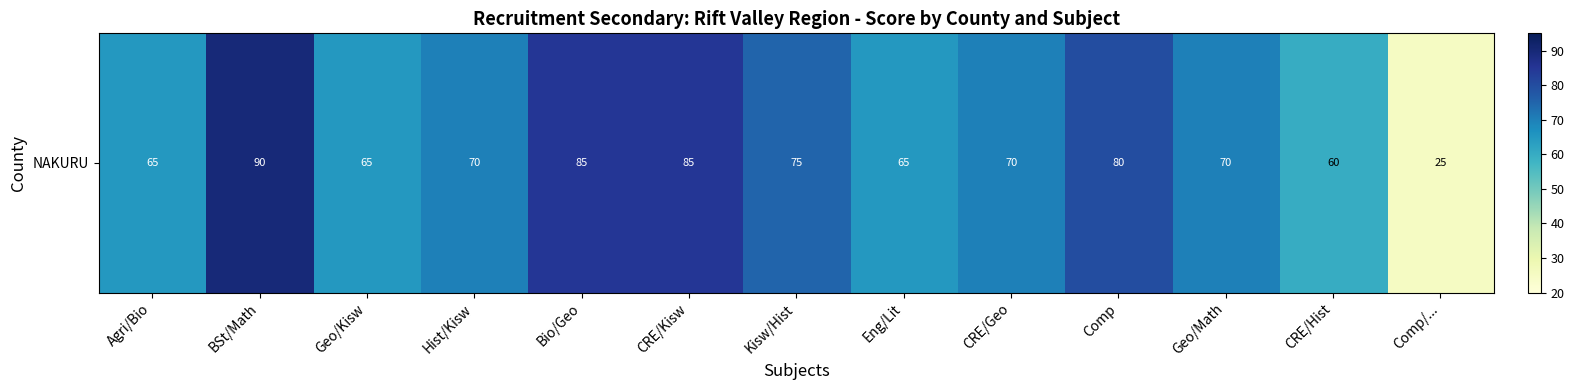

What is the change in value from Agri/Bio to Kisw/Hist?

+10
= = = =
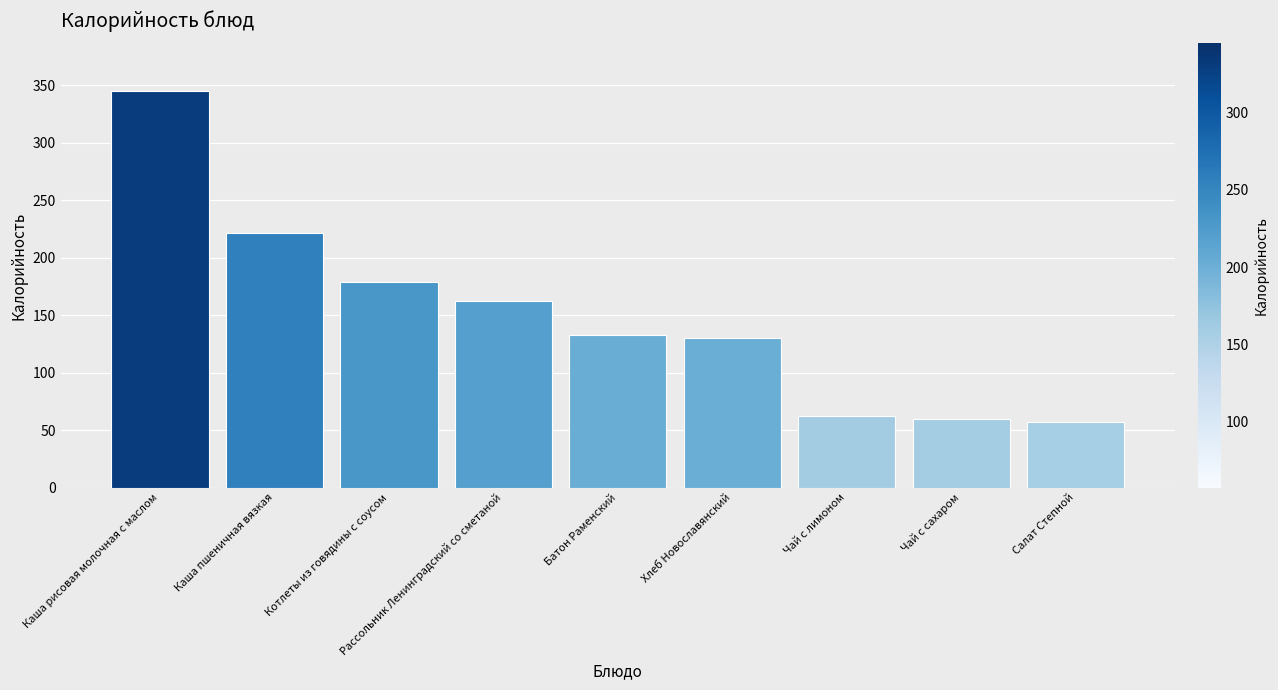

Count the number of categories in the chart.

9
= = = =
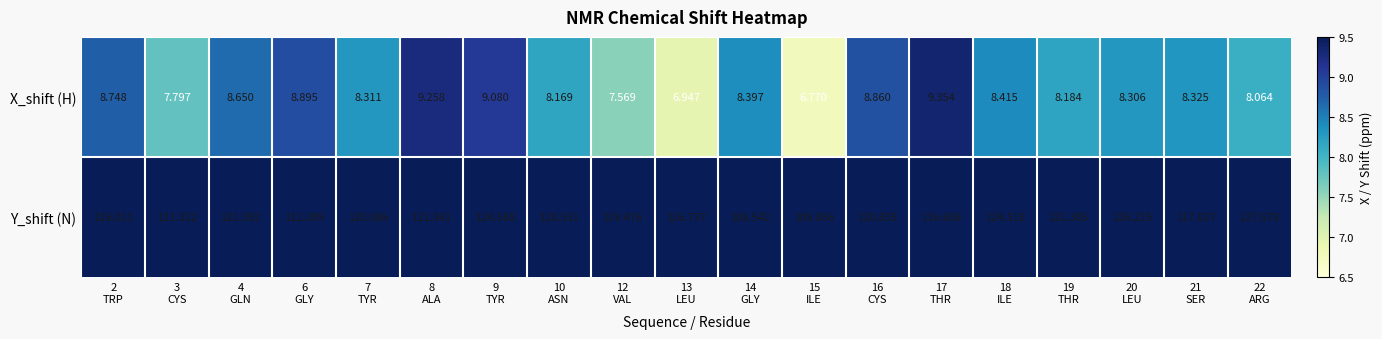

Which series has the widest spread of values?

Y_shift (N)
= = = =
What the task requires: Pick out every line in the entries above that contains the string "Kisw", and copy each such line in full.

Solution to the exercise:
What is the change in value from Agri/Bio to Kisw/Hist?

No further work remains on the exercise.